Meraki is a widely deployed enterprise SD-WAN, switching and wireless solution. This is all managed in a centralized single pane of glass cloud hosted management system which facilitates an ease of deployment without the requirement for a large network engineering team for design and deployment. There are drawbacks in this system as there is always a tradeoff between complexity and functionality. This post will discuss this tradeoff within the VPN environment in Meraki deployments covering the below topics.
- AutoVPN – how it works and what it does
- Non-Meraki VPNs – how they work in a Meraki world
- AutoVPNs and Non-Meraki VPNs together – where they do work, where they don’t work
Auto VPN
SD-WAN Meraki VPNs between different Meraki nodes are built automatically using the AutoVPN feature. This feature is an automated Meraki solution which only requires a single click in the Meraki Dashboard. This allows the quick provision of Branch sites connectivity back into the Meraki network environment. The Site-to-site VPN policy is automatically provisioned which removes administrative overhead, however, does remove some granular control.
As with many SD-WAN solutions, there is the option to provide multiple internet uplinks which the Meraki system can use to build the transport overlay. With multiple links available the Meraki system can auto-heal and move traffic from a failed connection to a functioning connection. There are also options to dynamically define which links can be used to route traffic, to load balancing and to define what the failure parameters are for failover.
The SD-WAN options relating to traffic shaping in the Meraki Platform resemble QoS solutions which exist across many non SD-WAN solutions without offering packet by packet steering or AI driven traffic steering, like some leading SD-WAN vendors. The policy is defined by the user and once a failure threshold has been reached traffic will be moved to a backup link. Unfortunately, this results in a link which is completely standby and means that you are unable to maximize what is available by dynamically adapting to the condition of the link on a packet-by-packet basis.
Split-tunneling and full-tunneling is facilitated by the AutoVPN feature to allow flexibility for Branch and Remote workers connections to either be offloaded to reach SaaS/internet solutions or have all traffic backhauled through the Hub site.
There is also the option to deploy a virtual MX solution to Cloud providers, such as, AWS and Azure. This vMX acts as a one-armed VPN concentrator allowing private cloud hosted services to be reached easily over an automatically configured AutoVPN solution.
The diagram below depicts an example of an AutoVPN deployed solution. There are spoke MX nodes deployed at Branch offices with a Hub MX at a corporate data centre, a virtual MX providing access to cloud hosted solutions and a series or remote workers with a Z3 teleworker solution. All these locations can easily be interconnected within the Meraki Dashboard by enabling the VPN feature at each location. Once the VPN feature is enabled they will automatically build VPNs to each other by dynamically deciding the IP address to use on each device, defining IPSec policy and enabling NAT Traversal.

Non-Meraki VPN
The Meraki platform will allow the network administrator to build 3rd party VPNs manually within the Meraki Dashboard. This allows an interoperability with sites which may contain other vendor hardware with no option to deploy a Meraki platform. This is not a granular solution, with options to define the IPSec policy but the policy is applied to all nodes enabled for VPN connectivity in the whole environment.
In the example below there is the option to create a 3rd party VPN to some shared cloud hosted resources with a vMX VPN concentrator. This would allow the 3rd party to access services hosted behind the vMX. If it were decided to extend these VPN connections beyond the vMX to the Hub site then the VPN configuration would only need to occur on the 3rd party side. This is due to the 3rd party VPN configuration being universal on the Meraki platform.

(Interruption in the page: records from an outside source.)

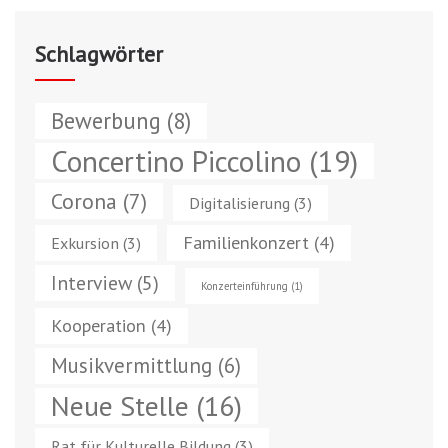
Schlagwörter
Bewerbung
(8)
Concertino Piccolino
(19)
Corona
(7)
Digitalisierung
(3)
Familienkonzert
(4)
Exkursion
(3)
Interview
(5)
Konzerteinführung
(1)
Kooperation
(4)
Musikvermittlung
(6)
Neue Stelle
(16)
Rat für Kulturelle Bildung
(3)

Auto VPN and Non-Meraki VPN together
In the instance there is a requirement to allow access to the entire environment to the 3rd party, this would not be facilitated by the Meraki platform. By design 3rd party Meraki VPN routes are not propagated to AutoVPN peers. This means that in this example if a VPN between the vMX and 3rd party was configured, the vMX would not propagate these routes to the Hub, Spokes or home workers and therefore the 3rd party resources would not be reachable outside of the Cloud environment.

The solution to this problem is to introduce a 3rd party vendor into the Meraki environment to use as a VPN concentrator for 3rd party VPNs. In this instance you can build all your 3rd party VPNs outside of the Meraki system and share the routes to all AutoVPN peers through the locally hosted 3rd party device and share the remote 3rd party routes to the local MX as depicted in the diagram below. This can be achieved by giving the 3rd party vendor device it’s own connection to the internet to form the VPNs or by using port forwarding on the Meraki system to keep the Meraki on the edge.

Summary
The Meraki SD-WAN solution provides an easy to use and deploy solution for a universally Meraki environment. Once a different vendor is introduced the tradeoff between complexity and functionality is exposed, with a complete redesign required to facilitate communication between the two environments. It is worth noting that once you go down the Meraki path, it is hard to diverge!